Artist Jean-Marc Superville Sovak at work on his “I Draw, You Talk” series. (Photos: Jean-Marc Superville Sovak)

Sovak’s work spans photographs, drawings, sculpture and video, often inspired by the valley and grappling with the social and racial dynamics of its history.  Recently, for instance, his a-Historical Landscape series has reimagined Hudson River School paintings, adding enslaved people and other human representations (in fact contemporaneous images from abolitionist tracts) to the picturesque landscapes.

“It is my way of including information that had necessarily been edited out, making what I consider a more ‘complete,’ or at least a more historically accurate, depiction,” Sovak says.

Sovak has also contended with the history of brickmaking in the Hudson Valley, from conducting hands-on brickmaking workshops to examining how workers from a range of racial and ethnic backgrounds made bricks bound for segregated housing. And recently, he held a powerful “Burial for White Supremacy,” inviting people to actively participate in creating the work.
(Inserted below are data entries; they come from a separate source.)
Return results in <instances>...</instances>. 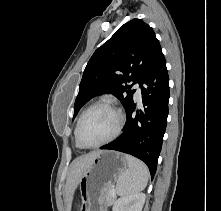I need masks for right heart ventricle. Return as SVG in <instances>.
Masks as SVG:
<instances>
[{"mask_svg": "<svg viewBox=\"0 0 221 211\" xmlns=\"http://www.w3.org/2000/svg\"><path fill=\"white\" fill-rule=\"evenodd\" d=\"M75 134H76V129H75ZM75 143H76V146H77L78 148H81V147L79 146V144L77 143L76 139H75Z\"/></svg>", "mask_w": 221, "mask_h": 211, "instance_id": "right-heart-ventricle-1", "label": "right heart ventricle"}]
</instances>
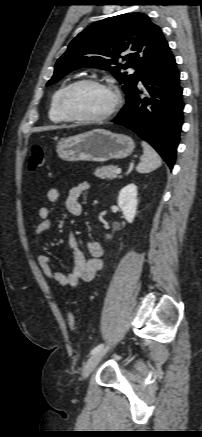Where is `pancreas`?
<instances>
[{
  "label": "pancreas",
  "mask_w": 202,
  "mask_h": 437,
  "mask_svg": "<svg viewBox=\"0 0 202 437\" xmlns=\"http://www.w3.org/2000/svg\"><path fill=\"white\" fill-rule=\"evenodd\" d=\"M117 167L116 166H102L99 168H96L95 170V176L99 177L101 179H110L113 180L117 177V174L115 173Z\"/></svg>",
  "instance_id": "pancreas-1"
}]
</instances>
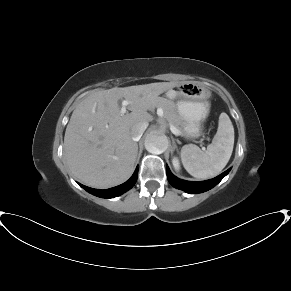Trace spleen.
I'll return each instance as SVG.
<instances>
[{
  "instance_id": "spleen-1",
  "label": "spleen",
  "mask_w": 291,
  "mask_h": 291,
  "mask_svg": "<svg viewBox=\"0 0 291 291\" xmlns=\"http://www.w3.org/2000/svg\"><path fill=\"white\" fill-rule=\"evenodd\" d=\"M234 146V128L229 116L222 112L218 130L206 152L196 145H184L181 160L186 171L195 178L208 179L217 176L227 165Z\"/></svg>"
}]
</instances>
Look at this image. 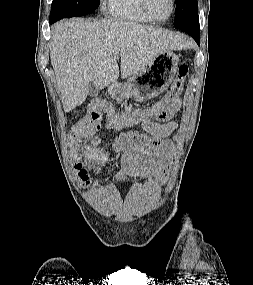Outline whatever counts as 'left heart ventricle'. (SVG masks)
<instances>
[{
	"mask_svg": "<svg viewBox=\"0 0 253 285\" xmlns=\"http://www.w3.org/2000/svg\"><path fill=\"white\" fill-rule=\"evenodd\" d=\"M149 9L156 18H166L171 11L170 0H149Z\"/></svg>",
	"mask_w": 253,
	"mask_h": 285,
	"instance_id": "left-heart-ventricle-1",
	"label": "left heart ventricle"
}]
</instances>
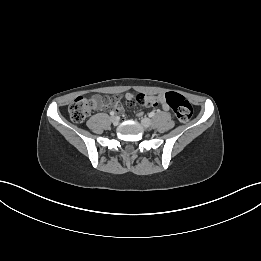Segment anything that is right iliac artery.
Here are the masks:
<instances>
[{"label": "right iliac artery", "mask_w": 261, "mask_h": 261, "mask_svg": "<svg viewBox=\"0 0 261 261\" xmlns=\"http://www.w3.org/2000/svg\"><path fill=\"white\" fill-rule=\"evenodd\" d=\"M114 114H115V113H114L113 111L110 112V115H111V116H114Z\"/></svg>", "instance_id": "obj_1"}]
</instances>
For the latest in our #HudsonInspired series, we spoke to the artist about how he deals with place and the history of the Hudson Valley in his creative work, as well as how current events have shaped his art. Below, he shares context for several works in his own words.

a-Historical Landscape: Ballston Springs/Solomon Northup  

“Since Ballston Springs neighbors Saratoga Springs, Solomon Northup’s hometown, the print depicting the idyllic setting where wealthy visitors would enjoy the therapeutic quality of the spring water seemed like a good place to insert a reference to Northup’s story, ‘Twelve Years a Slave,’ published around the same time, which was one of the best-known recounts of the many free Blacks who were kidnapped from Northern states and sold into slavery in Southern slaveholding states.”

a-Historical Landscape: Mt Tom Connecticut River

“Mount Tom and the Connecticut River were some of the most popular spots for the Hudson River School painters. It was also a favorite spot for Henry David Thoreau, a naturalist, philosopher and author of an essay titled ‘Slavery in Massachusetts’ in which he railed against the Fugitive Slave Act, which allowed federal Marshals to ‘render’ Blacks who had escaped to freedom and return them to slavery. I wanted to use the print to imagine what it might have been like for someone like Thoreau to witness one of these ‘renderings’ taking place in this setting and what his and other bystanders’ reactions may have been.”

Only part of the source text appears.